Language, ritual and culture influence all oral traditions. Nursery rhymes and songs make up a large part of these traditions. I believe there is more to it though. Special forms of language have always been important in the promotion of interdependence. The concept of interdependence is a key facet of mindfulness. These often take the form of chant, song, dance and ritual. The language of culture is usually highly thought of, firstly because it is, in fact, memorable, and secondly because it is designed to have a powerful and lasting effect on our development of a collective self or ‘enculturation’.
Historically most oral tradition came as a result of lack of print or its use was centred around religious and social custom. This is, in the most part, no longer the case. Little is left of that great wealth of common cultural experience which used to be so important to early education. We can not and should not expect that the hymns of the Bible begin to ring out across schools or that children begin each day with Tibetan chants – but there are benefits to the interdependent nature such acts give and should not be lost. We should look to keep this alive.

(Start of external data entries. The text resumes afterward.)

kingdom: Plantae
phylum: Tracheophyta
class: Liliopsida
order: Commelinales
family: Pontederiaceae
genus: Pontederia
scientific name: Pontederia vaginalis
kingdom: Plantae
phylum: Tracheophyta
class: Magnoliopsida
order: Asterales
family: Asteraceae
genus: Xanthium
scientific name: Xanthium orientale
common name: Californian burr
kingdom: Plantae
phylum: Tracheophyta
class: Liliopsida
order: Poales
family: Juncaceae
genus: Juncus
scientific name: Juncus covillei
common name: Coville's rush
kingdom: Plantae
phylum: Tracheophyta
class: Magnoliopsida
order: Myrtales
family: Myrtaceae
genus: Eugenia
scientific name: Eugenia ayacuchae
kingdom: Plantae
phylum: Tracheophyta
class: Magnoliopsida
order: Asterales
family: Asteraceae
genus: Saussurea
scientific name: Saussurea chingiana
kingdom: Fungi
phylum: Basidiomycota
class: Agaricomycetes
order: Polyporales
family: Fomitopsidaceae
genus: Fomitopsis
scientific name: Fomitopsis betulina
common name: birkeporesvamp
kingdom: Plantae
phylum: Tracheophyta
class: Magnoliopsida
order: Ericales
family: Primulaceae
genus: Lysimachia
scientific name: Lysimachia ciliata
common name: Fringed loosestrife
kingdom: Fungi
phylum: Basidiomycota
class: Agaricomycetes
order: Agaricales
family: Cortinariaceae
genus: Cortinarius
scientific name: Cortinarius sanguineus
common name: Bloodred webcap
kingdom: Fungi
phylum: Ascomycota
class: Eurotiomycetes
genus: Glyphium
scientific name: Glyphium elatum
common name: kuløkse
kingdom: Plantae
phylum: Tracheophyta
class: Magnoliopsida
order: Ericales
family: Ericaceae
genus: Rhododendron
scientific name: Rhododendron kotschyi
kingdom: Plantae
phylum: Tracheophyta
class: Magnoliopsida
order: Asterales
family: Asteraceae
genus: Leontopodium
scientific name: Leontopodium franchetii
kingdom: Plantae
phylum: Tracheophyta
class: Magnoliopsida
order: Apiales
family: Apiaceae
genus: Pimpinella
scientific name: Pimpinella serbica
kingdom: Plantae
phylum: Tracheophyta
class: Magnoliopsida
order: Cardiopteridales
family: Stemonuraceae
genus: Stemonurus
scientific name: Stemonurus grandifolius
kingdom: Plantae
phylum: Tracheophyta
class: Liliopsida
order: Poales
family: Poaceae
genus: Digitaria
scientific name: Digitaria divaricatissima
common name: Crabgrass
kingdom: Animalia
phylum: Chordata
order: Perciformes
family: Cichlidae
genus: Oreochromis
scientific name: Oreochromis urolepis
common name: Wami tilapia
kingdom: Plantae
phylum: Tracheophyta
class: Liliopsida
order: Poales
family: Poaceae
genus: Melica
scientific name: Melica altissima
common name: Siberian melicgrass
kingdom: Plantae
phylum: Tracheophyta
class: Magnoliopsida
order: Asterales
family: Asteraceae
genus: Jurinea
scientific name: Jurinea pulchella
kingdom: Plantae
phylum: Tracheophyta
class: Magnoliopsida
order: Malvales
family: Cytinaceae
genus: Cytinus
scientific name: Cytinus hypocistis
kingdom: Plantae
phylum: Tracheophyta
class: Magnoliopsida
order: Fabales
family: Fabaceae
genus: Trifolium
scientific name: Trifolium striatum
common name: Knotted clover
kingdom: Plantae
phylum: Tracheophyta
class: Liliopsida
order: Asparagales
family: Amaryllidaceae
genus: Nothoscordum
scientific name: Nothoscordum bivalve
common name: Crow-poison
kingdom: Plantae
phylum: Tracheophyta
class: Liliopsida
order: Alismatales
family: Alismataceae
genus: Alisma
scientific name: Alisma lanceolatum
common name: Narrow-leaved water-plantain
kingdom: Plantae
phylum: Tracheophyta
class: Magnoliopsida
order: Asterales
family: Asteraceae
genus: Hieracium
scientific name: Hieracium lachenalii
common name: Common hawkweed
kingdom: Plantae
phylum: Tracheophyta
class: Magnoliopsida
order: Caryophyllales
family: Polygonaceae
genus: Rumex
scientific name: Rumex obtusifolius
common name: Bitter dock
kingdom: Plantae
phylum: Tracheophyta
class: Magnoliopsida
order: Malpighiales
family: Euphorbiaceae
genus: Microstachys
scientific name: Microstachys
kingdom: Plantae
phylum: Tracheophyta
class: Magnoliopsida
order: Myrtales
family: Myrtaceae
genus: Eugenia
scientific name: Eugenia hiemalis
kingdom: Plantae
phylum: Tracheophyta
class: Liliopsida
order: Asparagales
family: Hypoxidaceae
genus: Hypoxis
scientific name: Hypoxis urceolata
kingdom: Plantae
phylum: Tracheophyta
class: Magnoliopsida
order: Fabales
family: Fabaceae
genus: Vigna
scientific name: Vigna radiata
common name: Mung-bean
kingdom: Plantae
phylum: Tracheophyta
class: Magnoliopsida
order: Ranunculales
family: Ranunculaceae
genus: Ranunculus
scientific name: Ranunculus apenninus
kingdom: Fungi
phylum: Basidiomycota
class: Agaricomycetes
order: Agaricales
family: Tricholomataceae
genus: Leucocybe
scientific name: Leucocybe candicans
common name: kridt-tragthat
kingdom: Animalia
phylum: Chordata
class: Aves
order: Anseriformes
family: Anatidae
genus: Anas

An important aspect of oral tradition is of course that it is largely learned in union situations – and gains in its social meaning from that ‘togetherness’ – that ‘interdependent spirit’. Chant, song, dance and linguistic rituals are mindful because they tend to be rhythmic and set to some form of chant or melody which often focuses the mind. Chant, song, dance and linguistic ritual are among the most powerful forms of human learning; primitively satisfying, deeply memorable and globally meaningful. Much of its power comes from the sense of security generated by repetition, familiarity and universality.
So why not sing a nursery rhyme or take a dance in class more often – no matter what the age.